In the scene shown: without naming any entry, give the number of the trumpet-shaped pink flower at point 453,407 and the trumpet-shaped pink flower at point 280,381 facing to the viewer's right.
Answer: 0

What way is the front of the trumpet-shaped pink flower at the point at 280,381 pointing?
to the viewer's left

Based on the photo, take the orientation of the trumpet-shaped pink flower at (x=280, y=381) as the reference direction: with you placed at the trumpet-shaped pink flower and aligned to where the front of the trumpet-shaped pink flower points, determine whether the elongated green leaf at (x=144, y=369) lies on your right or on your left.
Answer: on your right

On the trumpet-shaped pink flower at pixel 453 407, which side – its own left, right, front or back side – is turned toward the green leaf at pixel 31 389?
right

____________

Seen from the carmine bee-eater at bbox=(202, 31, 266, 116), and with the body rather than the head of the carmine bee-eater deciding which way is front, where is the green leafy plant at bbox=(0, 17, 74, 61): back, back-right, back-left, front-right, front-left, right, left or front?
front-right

____________

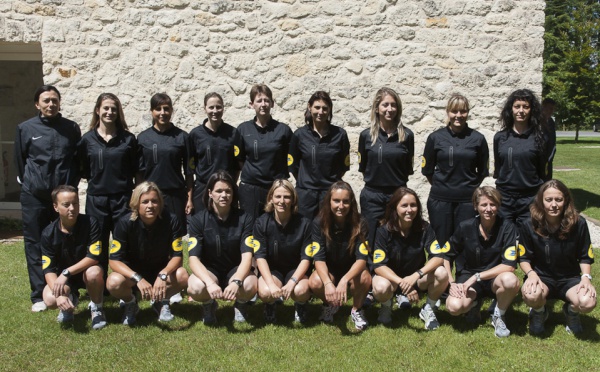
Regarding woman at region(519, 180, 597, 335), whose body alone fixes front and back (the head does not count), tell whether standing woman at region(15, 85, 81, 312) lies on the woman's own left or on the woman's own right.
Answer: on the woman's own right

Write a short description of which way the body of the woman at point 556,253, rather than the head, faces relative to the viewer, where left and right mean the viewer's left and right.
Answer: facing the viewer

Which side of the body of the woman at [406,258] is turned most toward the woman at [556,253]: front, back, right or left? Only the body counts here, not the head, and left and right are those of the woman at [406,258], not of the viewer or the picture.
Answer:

____________

**Problem statement:**
Quote the records from the line containing "In the scene" through the line containing "to the viewer's left", reproducing each line word for word.

**Finished task:**
In the scene shown: without naming any entry, give the number of the trumpet-shaped pink flower at point 453,407 and the trumpet-shaped pink flower at point 280,381 facing to the viewer's right.
Answer: 0

What way is the front of the trumpet-shaped pink flower at the point at 280,381 pointing?
to the viewer's left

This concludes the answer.